▶ DATA EXTRACT
<<<<

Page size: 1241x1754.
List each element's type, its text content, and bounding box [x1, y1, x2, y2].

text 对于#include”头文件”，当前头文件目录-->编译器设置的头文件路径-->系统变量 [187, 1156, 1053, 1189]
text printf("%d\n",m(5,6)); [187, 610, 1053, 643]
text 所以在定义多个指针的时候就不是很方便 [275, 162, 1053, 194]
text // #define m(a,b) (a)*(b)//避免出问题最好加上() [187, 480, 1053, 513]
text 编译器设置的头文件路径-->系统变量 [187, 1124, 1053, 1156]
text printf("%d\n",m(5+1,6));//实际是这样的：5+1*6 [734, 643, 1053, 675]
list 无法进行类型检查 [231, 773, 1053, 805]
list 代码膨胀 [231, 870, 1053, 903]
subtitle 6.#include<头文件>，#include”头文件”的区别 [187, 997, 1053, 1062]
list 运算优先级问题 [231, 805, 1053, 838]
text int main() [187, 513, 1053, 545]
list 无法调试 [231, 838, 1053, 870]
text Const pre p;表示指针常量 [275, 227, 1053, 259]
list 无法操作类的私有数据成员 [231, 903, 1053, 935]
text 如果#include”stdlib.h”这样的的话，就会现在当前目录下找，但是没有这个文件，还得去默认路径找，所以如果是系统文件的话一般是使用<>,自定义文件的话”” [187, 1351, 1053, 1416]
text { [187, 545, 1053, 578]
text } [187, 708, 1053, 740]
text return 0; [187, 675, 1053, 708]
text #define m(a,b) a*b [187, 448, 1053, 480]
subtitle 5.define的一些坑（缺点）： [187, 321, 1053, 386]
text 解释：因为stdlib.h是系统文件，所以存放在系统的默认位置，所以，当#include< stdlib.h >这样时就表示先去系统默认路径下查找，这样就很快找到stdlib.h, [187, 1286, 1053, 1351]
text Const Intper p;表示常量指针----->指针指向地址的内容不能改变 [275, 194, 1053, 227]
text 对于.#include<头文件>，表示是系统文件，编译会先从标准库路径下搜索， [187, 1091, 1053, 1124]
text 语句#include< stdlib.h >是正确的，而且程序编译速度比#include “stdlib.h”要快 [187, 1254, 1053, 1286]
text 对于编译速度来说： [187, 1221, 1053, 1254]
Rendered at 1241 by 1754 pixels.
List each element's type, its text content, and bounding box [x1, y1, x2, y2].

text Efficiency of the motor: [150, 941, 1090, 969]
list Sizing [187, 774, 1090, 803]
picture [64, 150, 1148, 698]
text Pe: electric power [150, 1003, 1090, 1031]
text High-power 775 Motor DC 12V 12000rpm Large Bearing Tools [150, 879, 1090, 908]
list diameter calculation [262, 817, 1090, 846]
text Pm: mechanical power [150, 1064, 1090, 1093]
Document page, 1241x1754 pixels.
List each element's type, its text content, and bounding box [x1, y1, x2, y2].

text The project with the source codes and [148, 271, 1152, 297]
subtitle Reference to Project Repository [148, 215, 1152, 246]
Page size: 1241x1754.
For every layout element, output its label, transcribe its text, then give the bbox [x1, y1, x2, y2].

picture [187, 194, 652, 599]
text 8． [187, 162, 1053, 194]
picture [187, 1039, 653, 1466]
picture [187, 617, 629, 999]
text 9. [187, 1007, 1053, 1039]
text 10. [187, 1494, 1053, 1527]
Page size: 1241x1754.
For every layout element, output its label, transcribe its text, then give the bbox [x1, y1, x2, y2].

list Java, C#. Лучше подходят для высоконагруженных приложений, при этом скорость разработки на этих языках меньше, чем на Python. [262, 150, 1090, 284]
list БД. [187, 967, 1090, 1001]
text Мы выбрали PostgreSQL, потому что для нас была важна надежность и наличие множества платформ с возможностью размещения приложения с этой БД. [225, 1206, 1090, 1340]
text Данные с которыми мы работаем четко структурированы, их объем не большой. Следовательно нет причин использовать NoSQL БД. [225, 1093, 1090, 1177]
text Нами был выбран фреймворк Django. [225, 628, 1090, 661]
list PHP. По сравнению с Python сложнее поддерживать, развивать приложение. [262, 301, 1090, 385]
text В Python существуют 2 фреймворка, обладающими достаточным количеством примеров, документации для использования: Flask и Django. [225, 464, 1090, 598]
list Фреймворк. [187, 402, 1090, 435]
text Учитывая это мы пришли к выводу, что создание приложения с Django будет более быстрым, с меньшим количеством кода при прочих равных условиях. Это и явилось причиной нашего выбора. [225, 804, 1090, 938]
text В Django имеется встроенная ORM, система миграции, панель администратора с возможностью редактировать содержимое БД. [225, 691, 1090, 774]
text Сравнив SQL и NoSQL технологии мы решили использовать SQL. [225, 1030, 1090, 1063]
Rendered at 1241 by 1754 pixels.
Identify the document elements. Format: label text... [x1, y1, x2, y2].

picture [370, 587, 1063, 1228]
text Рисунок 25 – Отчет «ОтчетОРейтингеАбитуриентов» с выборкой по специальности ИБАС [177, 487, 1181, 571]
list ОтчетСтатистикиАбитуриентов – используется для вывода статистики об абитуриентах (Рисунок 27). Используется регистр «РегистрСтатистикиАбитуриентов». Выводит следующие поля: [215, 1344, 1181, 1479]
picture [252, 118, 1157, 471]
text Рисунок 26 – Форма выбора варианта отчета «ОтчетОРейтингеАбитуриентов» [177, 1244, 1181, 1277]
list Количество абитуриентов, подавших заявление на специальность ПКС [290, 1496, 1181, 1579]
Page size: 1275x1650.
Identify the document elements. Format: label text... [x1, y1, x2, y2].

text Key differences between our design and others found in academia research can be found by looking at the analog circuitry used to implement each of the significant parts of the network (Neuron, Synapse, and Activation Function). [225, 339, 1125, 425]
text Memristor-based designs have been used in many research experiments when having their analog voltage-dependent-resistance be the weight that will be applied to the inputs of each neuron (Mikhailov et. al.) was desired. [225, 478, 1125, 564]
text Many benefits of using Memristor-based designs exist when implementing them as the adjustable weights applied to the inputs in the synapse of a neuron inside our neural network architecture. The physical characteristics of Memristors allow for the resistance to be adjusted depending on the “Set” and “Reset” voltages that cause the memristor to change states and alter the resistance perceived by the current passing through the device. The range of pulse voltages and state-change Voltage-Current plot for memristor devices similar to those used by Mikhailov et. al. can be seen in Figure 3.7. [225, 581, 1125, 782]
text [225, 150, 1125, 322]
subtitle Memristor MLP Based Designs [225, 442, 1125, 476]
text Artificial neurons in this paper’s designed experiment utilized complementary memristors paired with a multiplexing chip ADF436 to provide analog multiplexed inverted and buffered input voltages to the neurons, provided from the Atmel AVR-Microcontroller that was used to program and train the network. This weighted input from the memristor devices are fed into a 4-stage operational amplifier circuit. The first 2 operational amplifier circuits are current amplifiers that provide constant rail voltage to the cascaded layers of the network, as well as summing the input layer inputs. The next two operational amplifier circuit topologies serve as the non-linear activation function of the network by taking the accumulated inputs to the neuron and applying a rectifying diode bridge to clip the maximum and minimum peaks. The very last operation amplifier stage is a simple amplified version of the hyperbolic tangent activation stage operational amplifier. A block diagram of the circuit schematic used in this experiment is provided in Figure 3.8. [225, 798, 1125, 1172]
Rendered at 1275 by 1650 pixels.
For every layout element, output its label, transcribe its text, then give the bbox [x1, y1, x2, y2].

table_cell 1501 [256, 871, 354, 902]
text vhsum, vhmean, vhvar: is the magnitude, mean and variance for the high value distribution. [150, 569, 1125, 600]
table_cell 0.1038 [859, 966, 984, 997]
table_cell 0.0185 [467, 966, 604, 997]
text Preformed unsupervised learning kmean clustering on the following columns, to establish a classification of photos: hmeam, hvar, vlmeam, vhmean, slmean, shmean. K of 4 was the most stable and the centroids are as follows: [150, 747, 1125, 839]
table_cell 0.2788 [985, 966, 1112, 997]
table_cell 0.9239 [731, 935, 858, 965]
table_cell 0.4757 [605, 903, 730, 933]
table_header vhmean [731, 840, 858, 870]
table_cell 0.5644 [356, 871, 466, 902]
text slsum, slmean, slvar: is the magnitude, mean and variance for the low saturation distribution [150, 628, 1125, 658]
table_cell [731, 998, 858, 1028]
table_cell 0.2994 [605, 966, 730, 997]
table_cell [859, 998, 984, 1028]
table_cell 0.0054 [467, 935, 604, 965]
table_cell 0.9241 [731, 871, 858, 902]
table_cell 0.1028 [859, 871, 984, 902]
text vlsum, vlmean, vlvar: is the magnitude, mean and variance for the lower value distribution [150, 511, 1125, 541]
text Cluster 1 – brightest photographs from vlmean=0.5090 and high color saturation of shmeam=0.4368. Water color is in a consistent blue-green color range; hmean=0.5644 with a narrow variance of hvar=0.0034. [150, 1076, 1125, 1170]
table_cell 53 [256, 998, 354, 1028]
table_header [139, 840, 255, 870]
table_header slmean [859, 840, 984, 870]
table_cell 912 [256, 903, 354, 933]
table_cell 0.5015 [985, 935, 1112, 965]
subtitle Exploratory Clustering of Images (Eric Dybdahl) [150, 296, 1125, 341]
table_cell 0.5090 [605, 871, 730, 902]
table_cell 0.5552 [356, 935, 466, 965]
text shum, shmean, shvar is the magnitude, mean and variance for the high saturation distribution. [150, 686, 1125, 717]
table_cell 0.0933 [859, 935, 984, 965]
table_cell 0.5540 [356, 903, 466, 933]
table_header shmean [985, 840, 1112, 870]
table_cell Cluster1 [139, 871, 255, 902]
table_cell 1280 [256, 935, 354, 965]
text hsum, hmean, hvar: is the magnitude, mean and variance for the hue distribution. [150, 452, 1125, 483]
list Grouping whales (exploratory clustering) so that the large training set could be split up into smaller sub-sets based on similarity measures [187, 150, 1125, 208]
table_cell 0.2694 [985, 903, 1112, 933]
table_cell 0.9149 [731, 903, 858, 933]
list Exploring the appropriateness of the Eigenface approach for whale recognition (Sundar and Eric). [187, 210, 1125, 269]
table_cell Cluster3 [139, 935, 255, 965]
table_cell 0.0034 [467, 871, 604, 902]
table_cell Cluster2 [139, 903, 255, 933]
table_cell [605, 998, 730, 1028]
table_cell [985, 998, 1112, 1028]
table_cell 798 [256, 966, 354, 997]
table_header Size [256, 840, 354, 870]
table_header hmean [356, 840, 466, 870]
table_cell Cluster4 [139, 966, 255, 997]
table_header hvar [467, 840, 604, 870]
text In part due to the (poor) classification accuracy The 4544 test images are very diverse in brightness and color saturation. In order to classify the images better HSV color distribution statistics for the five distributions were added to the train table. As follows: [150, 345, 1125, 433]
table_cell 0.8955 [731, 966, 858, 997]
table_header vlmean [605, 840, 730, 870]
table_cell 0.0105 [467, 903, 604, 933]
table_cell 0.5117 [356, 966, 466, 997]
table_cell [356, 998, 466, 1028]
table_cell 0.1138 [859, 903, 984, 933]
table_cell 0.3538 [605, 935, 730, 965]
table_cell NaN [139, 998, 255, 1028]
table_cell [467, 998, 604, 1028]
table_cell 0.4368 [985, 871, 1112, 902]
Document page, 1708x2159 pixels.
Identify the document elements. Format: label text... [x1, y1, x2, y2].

>>>>

▶ TASK INSTRUCTIONS
Go through the listing above and return every line where the word "Eric" occurs.

▶ REPLY
subtitle Exploratory Clustering of Images (Eric Dybdahl) [150, 296, 1125, 341]
list Exploring the appropriateness of the Eigenface approach for whale recognition (Sundar and Eric). [187, 210, 1125, 269]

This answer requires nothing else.